## WHAT THIS TASK INVOLVES
Locate every line in the items below that contains the word "scale" and copy each of those lines.

....

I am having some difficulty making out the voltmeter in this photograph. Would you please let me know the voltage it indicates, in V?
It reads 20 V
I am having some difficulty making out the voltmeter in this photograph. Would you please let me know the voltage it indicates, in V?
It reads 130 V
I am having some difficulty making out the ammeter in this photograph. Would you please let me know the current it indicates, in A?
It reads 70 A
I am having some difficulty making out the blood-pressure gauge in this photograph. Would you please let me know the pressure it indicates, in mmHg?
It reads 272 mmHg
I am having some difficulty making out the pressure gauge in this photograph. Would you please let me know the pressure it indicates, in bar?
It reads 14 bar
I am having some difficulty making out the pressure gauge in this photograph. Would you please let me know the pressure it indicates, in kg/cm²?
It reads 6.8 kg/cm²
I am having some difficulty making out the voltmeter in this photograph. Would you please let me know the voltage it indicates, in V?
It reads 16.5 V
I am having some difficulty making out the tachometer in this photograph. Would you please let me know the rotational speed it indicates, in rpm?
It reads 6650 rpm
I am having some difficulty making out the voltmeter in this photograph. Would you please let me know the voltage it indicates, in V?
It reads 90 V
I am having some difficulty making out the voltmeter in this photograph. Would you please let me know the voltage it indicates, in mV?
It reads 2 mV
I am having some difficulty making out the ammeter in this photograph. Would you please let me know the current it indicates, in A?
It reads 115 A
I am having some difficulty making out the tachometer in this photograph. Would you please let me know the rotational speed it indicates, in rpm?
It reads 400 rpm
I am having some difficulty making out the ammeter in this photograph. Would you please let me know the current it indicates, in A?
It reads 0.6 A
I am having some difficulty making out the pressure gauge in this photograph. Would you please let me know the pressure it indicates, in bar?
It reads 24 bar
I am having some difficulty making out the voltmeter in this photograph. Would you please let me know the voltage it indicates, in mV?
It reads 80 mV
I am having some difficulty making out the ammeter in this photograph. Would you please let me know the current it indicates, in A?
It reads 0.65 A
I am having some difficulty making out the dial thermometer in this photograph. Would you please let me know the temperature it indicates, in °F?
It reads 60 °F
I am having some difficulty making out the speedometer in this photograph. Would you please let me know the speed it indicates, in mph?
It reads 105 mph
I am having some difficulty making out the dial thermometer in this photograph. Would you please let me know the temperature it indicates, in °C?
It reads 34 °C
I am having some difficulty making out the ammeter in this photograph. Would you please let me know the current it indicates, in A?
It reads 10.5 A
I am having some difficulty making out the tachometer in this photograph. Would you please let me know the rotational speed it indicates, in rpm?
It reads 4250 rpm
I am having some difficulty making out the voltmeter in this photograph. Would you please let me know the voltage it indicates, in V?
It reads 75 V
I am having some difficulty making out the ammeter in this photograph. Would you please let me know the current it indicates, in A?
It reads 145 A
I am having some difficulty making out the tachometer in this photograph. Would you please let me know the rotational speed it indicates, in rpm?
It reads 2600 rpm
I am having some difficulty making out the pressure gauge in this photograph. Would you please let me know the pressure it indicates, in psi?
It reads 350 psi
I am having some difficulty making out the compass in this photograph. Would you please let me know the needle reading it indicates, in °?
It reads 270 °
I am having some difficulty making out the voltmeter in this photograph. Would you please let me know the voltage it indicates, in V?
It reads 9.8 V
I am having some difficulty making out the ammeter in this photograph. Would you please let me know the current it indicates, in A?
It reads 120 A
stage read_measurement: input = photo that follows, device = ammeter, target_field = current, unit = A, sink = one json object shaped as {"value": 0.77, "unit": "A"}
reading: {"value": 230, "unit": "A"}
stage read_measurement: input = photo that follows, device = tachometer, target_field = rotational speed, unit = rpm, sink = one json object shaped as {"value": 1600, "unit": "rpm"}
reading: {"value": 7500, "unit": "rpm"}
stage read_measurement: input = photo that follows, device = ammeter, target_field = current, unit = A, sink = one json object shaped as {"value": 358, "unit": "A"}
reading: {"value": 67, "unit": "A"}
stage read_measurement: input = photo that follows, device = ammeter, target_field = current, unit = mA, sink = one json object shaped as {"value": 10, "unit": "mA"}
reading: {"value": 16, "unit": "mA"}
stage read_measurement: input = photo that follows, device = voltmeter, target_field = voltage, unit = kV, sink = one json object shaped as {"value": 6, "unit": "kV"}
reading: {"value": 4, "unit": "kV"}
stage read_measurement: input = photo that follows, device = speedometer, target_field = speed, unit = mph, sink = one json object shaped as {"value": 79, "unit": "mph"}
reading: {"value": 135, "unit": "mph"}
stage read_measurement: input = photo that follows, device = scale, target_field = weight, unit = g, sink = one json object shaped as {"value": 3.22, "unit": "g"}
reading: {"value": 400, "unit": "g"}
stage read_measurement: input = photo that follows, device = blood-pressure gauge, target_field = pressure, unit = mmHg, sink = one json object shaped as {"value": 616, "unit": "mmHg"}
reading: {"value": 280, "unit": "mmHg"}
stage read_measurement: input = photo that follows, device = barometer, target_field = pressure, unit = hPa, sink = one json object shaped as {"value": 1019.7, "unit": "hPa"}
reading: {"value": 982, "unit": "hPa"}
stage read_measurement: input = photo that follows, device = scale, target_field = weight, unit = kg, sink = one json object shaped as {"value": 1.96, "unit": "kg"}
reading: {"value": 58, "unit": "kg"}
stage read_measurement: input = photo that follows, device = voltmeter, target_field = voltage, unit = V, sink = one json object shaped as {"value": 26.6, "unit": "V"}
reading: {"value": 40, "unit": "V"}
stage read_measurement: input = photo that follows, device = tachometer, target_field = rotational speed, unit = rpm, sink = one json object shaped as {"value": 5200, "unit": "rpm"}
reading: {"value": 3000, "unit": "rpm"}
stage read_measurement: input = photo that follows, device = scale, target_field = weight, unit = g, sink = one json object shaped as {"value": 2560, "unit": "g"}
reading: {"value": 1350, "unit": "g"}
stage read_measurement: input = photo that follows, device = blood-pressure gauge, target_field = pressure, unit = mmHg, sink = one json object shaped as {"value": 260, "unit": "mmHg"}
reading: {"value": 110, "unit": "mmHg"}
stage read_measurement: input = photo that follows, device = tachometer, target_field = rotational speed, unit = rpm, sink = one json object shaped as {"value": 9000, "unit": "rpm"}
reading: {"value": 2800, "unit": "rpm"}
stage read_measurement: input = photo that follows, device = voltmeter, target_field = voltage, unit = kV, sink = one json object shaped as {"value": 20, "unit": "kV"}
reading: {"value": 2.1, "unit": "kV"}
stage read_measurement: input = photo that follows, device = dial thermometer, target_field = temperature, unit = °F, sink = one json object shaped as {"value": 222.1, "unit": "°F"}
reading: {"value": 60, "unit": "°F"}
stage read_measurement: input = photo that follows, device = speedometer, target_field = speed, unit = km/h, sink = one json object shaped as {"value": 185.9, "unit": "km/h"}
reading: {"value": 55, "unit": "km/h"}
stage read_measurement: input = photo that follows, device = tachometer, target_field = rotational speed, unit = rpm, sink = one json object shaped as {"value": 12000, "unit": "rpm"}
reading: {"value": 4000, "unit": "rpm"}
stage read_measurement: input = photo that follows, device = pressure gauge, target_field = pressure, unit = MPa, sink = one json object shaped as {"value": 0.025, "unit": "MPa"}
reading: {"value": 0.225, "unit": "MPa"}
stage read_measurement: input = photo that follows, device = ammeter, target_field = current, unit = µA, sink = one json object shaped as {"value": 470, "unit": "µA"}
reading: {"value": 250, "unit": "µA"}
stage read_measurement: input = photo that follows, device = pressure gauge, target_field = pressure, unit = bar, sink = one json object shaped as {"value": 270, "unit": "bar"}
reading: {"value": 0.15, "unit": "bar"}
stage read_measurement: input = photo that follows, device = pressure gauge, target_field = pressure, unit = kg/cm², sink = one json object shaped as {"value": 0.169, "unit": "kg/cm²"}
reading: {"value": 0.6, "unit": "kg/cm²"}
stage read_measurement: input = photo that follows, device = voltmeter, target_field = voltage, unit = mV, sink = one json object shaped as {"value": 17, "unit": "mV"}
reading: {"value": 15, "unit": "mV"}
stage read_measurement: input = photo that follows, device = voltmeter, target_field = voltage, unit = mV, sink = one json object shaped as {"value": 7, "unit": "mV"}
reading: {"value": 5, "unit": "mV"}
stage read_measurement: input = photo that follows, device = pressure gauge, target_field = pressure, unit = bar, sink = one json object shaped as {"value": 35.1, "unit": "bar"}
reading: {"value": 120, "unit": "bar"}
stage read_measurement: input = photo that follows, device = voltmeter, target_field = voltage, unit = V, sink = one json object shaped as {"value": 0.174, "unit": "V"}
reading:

....

## OUTPUT
stage read_measurement: input = photo that follows, device = scale, target_field = weight, unit = g, sink = one json object shaped as {"value": 3.22, "unit": "g"}
stage read_measurement: input = photo that follows, device = scale, target_field = weight, unit = kg, sink = one json object shaped as {"value": 1.96, "unit": "kg"}
stage read_measurement: input = photo that follows, device = scale, target_field = weight, unit = g, sink = one json object shaped as {"value": 2560, "unit": "g"}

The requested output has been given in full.